Сам он казался мне похожим на пухлого пупса в кудельках, и в его лице я особого потенциала не рассматривала. Он часто захаживал ко мне в номер, сначала, как я думала, польщенная, привлеченный моей беседой, но вскоре наблюдательная, не смотря на свою сивиллоподобную отвлеченность, Е. шепнула мне, что он охотится за сигаретами, так как свои у него все вышли.
Закуривая с наслаждением мою мальборину, врученную мне расточительным датским издателем, А. ламентировал: «ты на них посмотри, — мастодонты! Ничего живого! Какое отношение они имеют к будущему словесности российской! Ты мне скажи!? Ну ничего, скоро это все пройдет, отпадет, наше с тобой время настанет!»
Я не была совсем уверена в подобной системе вещей, но, благодарная ему за включение в будущее российской словесности, помалкивала и была готова открыть новую пачку, алую, как сердце.
За ужином мастодонтша с лицом веймарской кинобогинечки посмотрела на меня несколько осуждающе и к десерту собралась с духом объяснить причину своего разочарования: «Вы знаете, вот я подумала, может, А. и прав: кто придет за моим поколением? Мелкие, прагматичные, бледные люди…» и она оглядела меня со смесью жалости и брезгливости, маленькая порочная Королева Маб. Выше сил моих было не поинтересоваться, сколько ее сигарет выкурил А., горюя с ней о ничтожестве младших.
Самый же старший из нас на чтение надевал национальный чувашский костюм: черную рубашоночку, расшитую яркими полевыми цветами.
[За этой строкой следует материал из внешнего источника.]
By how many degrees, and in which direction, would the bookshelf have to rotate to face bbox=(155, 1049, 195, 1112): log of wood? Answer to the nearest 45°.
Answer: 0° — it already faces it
Я совсем умудрилась не обратить на него внимания, по причине его ласковой тихости, о чем сейчас даже жалею. Единственное, чем он удивил меня, это привычкой сочно щипаться, которая казалась мне скорее достоянием веков уж совсем минувших, чем—то если не из мольеровского, то из чаплинского репертуара. Щипался он всегда приветливо и одобряюще, обычно после того, как была моя очередь читать, так что я эти синяки приписывала его удовольствию от моей Музы, уже терявшей, увы, гибкость и послушание отрочества.
Много чего еще произошло за ту неделю, мой первый иноземный моржеподобный издатель, знаменитый также невыносимой красоты изданиями Генри Миллера и де Сада (как он посчитал принадлежащими к этому ряду мои непрозрачные, страшные детские стихи, понять сложно), выкрикивал слова о том, что, как издатель, он за меня возьмется, и оседал в объятья своей робкой, совсем молоденькой, обожающей подруги. Потом я подружилась с той, что стала мне наперсницей и утешением на всю мою горькую и дикую юность.
Но почему—то в последние дни именно осколочки, мишура бесед с четырьмя великими несносными поэтами прорываются сквозь жирную пленку беспамятства: и запах Северного моря, и смех И., легкий-легкий, поднимаются во мне на мгновение, как приступ боли, и проходят.